= Thomas Yohe =

American animator (1937–2000)

Thomas George Yohe (1937–2000) was an American animator, known primarily as a co-creator of the educational animated television series Schoolhouse Rock!.

==Biography==
Yohe was born in Queens, New York, and graduated from Syracuse University with a degree in fine arts. His career began as an art director at Young & Rubicam in 1961, and in 1964 he moved to McCaffrey & McCall. In 1984, Yohe joined Grey Global Group, where he worked until November 2000.

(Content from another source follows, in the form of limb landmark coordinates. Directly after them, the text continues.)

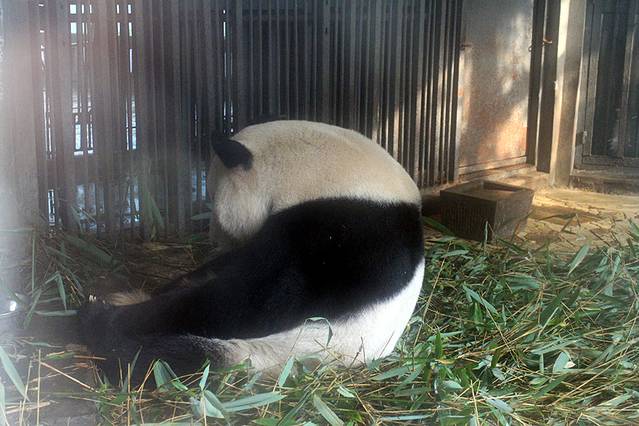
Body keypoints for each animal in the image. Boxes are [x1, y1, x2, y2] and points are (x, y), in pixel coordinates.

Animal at [79, 120, 425, 383]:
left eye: (212, 197)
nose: (213, 236)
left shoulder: (348, 233)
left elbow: (254, 299)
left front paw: (112, 316)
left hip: (282, 351)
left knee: (163, 360)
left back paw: (103, 328)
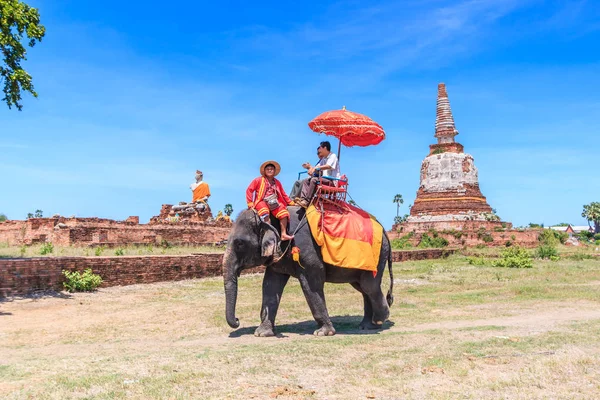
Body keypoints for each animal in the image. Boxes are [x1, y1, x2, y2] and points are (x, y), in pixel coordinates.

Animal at [221, 206, 394, 338]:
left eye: (239, 243)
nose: (237, 320)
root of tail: (384, 230)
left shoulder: (306, 249)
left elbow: (311, 285)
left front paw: (323, 333)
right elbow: (270, 286)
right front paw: (262, 333)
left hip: (377, 256)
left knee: (369, 286)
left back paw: (380, 319)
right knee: (363, 288)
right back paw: (367, 326)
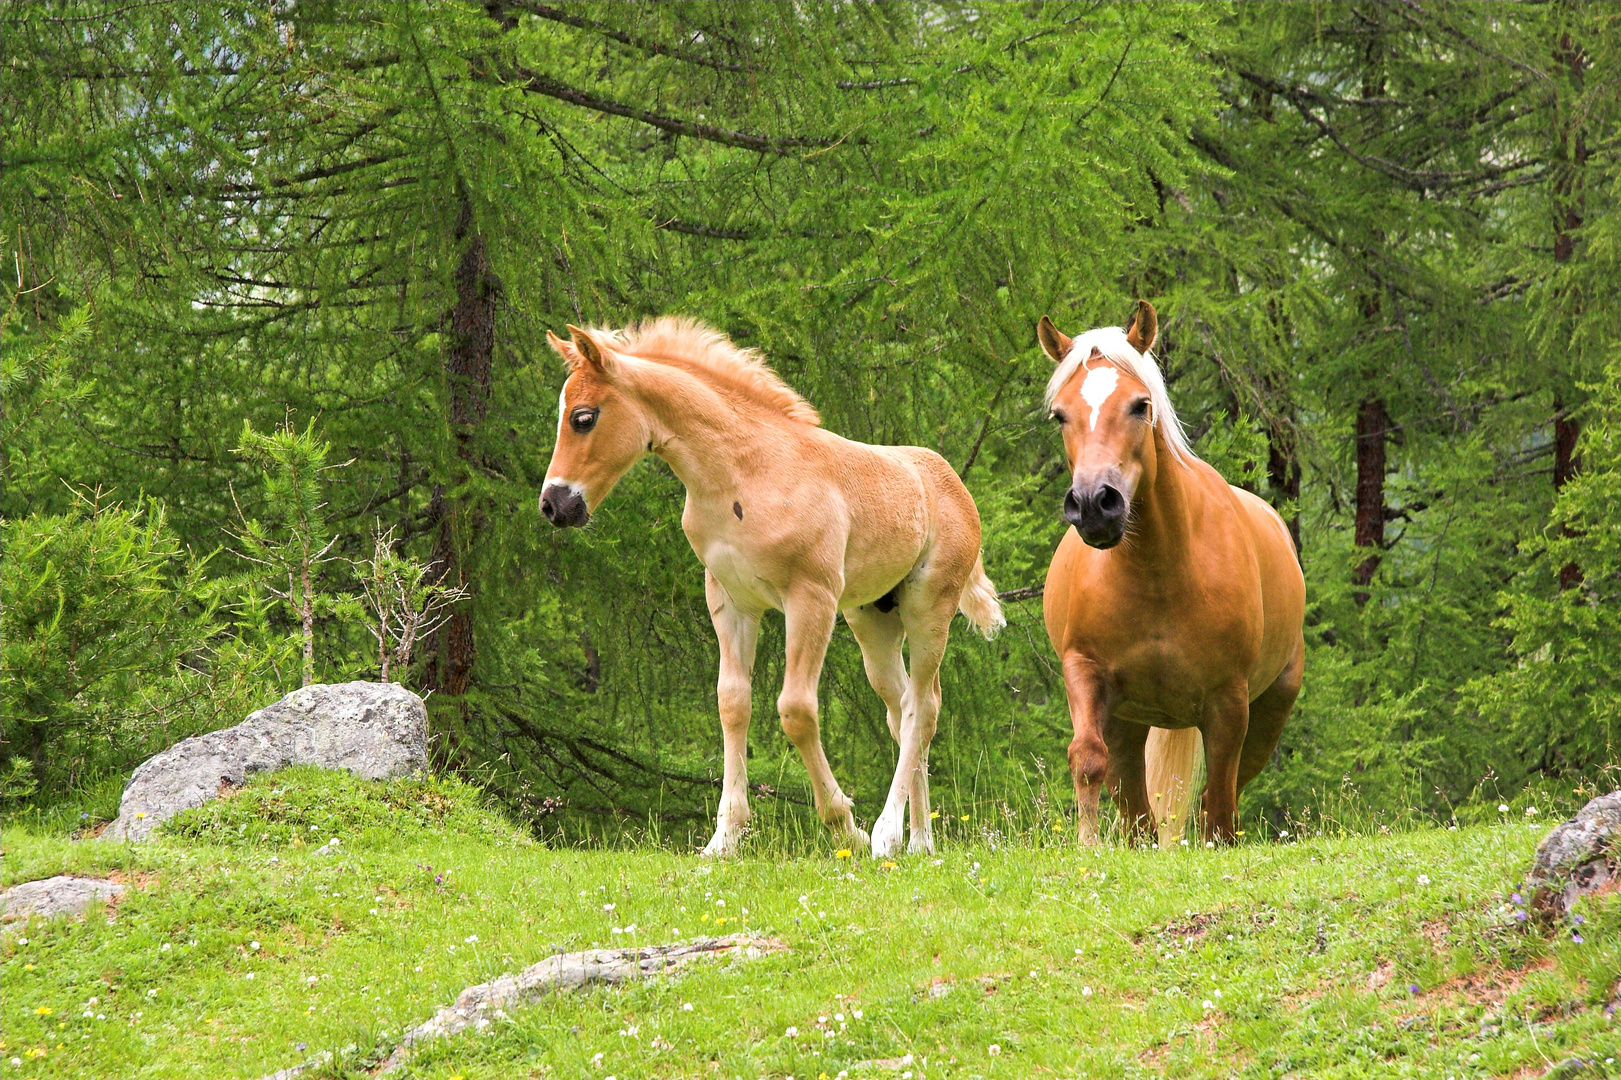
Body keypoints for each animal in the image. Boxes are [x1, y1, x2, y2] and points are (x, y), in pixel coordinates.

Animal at [538, 316, 1005, 856]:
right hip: (873, 620)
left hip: (929, 609)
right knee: (904, 709)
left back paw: (888, 835)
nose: (554, 504)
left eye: (583, 417)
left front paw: (844, 825)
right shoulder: (731, 601)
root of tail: (955, 486)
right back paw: (920, 842)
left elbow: (796, 710)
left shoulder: (811, 598)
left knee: (923, 709)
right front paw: (724, 839)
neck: (745, 473)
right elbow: (732, 704)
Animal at [1037, 300, 1303, 843]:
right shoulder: (1085, 673)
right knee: (1135, 811)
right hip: (1127, 721)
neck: (1158, 575)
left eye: (1140, 405)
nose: (1094, 504)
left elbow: (1218, 798)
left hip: (1269, 711)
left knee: (1226, 792)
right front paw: (1087, 845)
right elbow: (1086, 760)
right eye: (1060, 415)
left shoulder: (1228, 703)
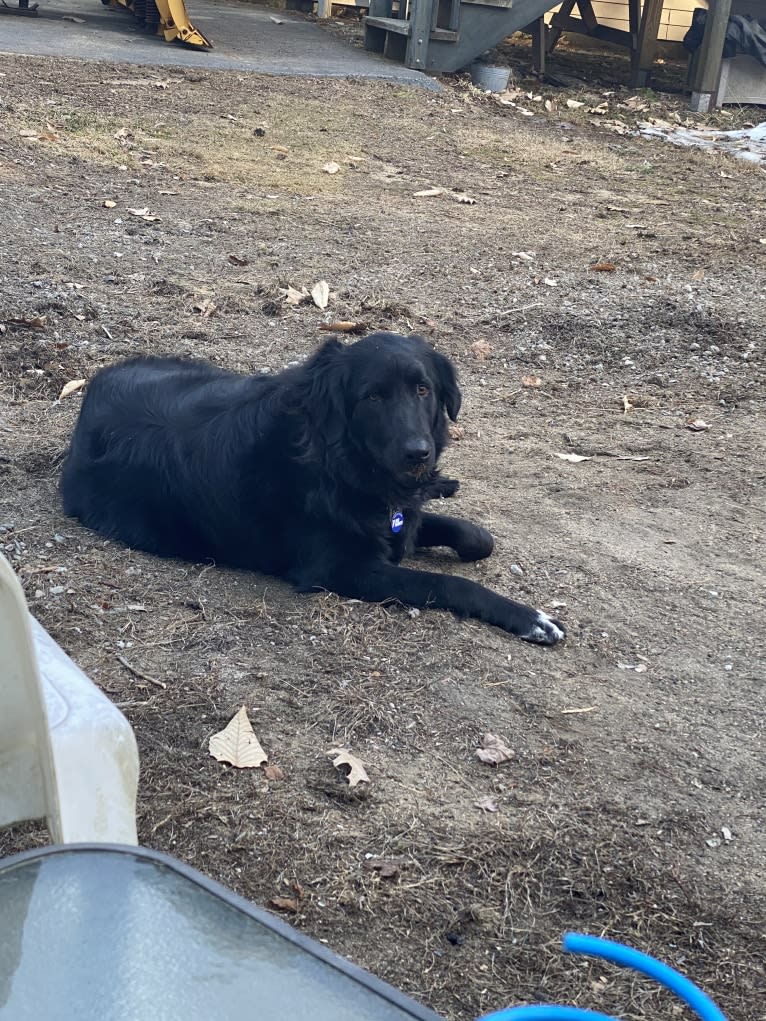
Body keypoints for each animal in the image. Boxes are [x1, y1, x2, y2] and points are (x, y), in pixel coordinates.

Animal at [63, 330, 567, 641]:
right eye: (372, 397)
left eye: (423, 390)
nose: (418, 453)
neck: (338, 463)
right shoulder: (340, 569)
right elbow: (447, 583)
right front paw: (530, 618)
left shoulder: (396, 519)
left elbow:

Yohe co-created Schoolhouse Rock!, an animated educational series developed to support ABC's children's programming efforts. The series debuted in 1973 with "Three Is a Magic Number," which featured Yohe's animation. The show gained widespread popularity and received an Emmy Award. Schoolhouse Rock! consisted of around 40 segments aired between 1973 and 1985, each approximately three minutes long, teaching grammar, mathematics, science, and American history. Notable segments included "Conjunction Junction," "Three Is a Magic Number," and "I'm Just a Bill." In the 1990s, Schoolhouse Rock experienced renewed interest among college audiences. Theaterbam Chicago created a live theatrical version titled Schoolhouse Rock Live!, which toured educational institutions and theaters. A follow-up production, Schoolhouse Rock Live Too!, was also staged.